* Exercise objective *
Keep only the lines that hold the string "tail", filtering out the rest of the entries below.

* Data for this exercise *
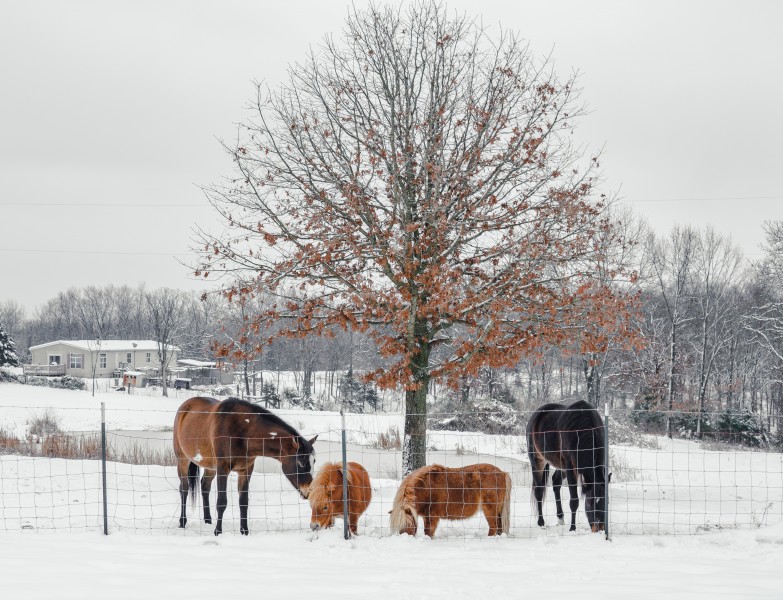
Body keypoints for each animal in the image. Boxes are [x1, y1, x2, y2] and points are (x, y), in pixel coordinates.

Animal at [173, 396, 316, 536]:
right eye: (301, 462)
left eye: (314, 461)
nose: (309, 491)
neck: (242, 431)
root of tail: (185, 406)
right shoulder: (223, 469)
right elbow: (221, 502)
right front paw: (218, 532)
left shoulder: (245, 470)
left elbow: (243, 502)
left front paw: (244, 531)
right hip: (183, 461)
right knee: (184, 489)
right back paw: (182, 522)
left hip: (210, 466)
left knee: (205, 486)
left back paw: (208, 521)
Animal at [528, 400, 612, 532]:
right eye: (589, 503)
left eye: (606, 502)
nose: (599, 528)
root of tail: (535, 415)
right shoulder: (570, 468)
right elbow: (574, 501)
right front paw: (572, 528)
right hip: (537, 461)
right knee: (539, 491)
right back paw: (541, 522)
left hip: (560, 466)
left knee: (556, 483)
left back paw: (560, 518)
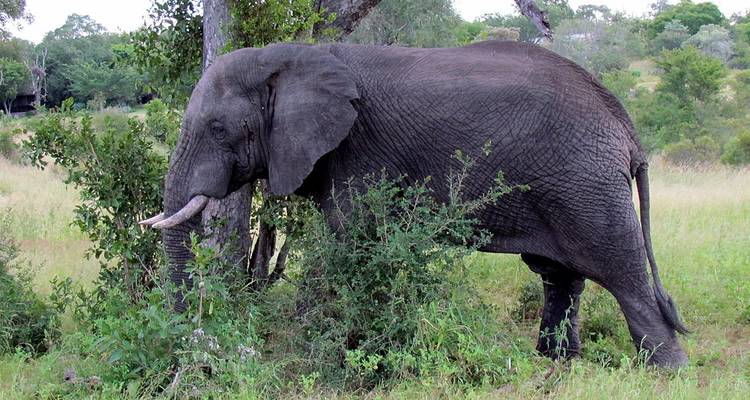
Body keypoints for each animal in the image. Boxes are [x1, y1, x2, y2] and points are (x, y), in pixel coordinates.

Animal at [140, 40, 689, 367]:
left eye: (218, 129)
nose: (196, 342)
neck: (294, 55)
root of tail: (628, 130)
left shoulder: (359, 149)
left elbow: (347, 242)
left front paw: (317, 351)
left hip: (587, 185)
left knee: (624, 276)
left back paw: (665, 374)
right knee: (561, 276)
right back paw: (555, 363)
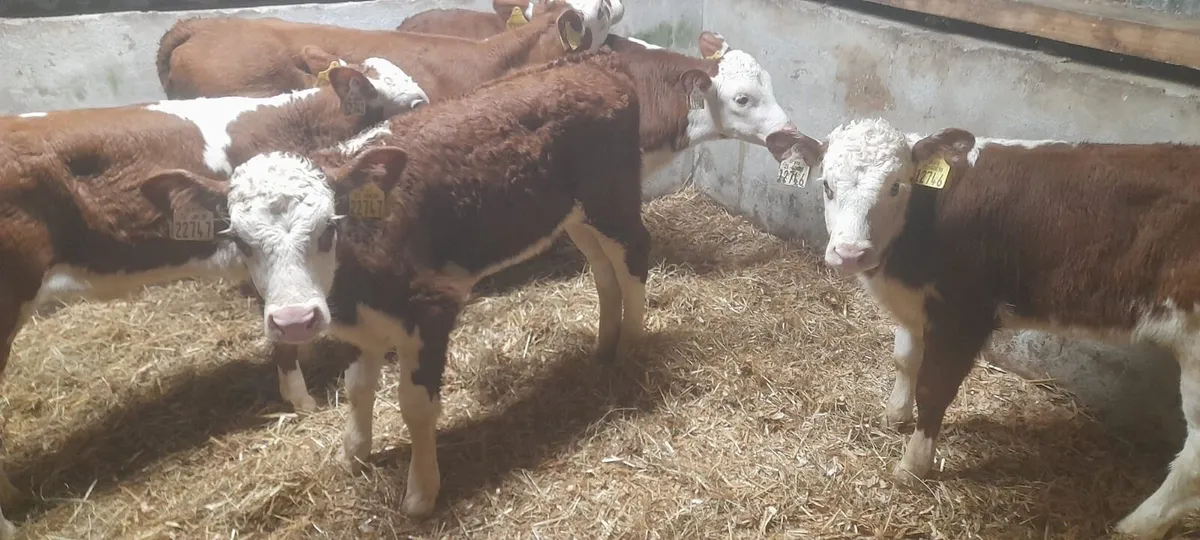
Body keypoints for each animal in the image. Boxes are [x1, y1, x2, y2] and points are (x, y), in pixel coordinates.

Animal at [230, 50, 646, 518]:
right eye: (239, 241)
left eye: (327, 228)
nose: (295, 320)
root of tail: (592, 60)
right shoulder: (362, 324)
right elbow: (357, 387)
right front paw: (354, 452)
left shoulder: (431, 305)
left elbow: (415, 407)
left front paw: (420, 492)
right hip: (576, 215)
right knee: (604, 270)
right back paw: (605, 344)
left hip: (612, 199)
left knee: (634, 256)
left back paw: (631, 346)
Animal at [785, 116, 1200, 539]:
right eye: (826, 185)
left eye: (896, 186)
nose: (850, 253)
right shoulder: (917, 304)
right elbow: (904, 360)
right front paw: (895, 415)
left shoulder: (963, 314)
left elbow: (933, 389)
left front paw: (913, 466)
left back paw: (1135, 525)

--

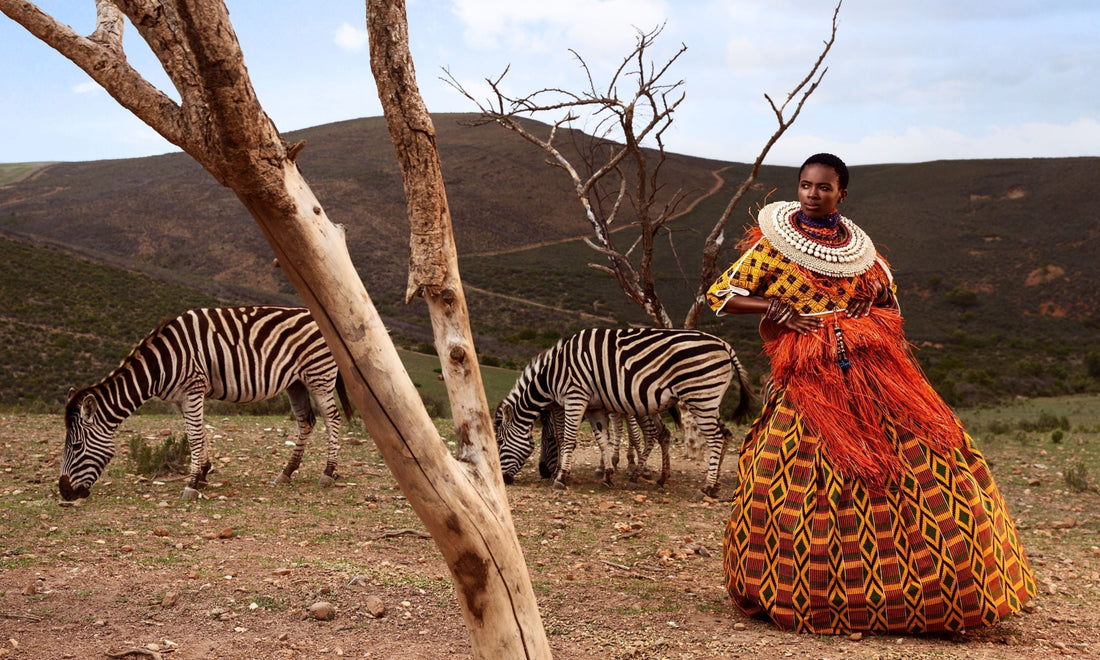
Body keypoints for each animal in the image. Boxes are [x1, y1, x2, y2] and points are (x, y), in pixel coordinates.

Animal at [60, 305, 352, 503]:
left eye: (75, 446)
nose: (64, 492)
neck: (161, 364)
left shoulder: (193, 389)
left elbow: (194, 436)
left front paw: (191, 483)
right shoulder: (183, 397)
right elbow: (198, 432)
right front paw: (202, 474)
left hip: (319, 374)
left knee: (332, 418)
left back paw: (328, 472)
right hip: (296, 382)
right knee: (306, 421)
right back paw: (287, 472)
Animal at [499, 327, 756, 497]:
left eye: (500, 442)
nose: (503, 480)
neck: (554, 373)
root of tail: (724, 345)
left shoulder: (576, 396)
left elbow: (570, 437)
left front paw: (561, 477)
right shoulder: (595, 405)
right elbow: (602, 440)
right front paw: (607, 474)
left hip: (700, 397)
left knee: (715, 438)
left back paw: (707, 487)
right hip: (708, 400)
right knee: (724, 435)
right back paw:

* * *

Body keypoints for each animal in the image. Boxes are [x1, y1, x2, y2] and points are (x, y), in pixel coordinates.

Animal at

* Answer box *
root of tail: (185, 406)
root of tail: (535, 415)
root of tail: (628, 130)
root of tail: (592, 60)
root of tail: (724, 345)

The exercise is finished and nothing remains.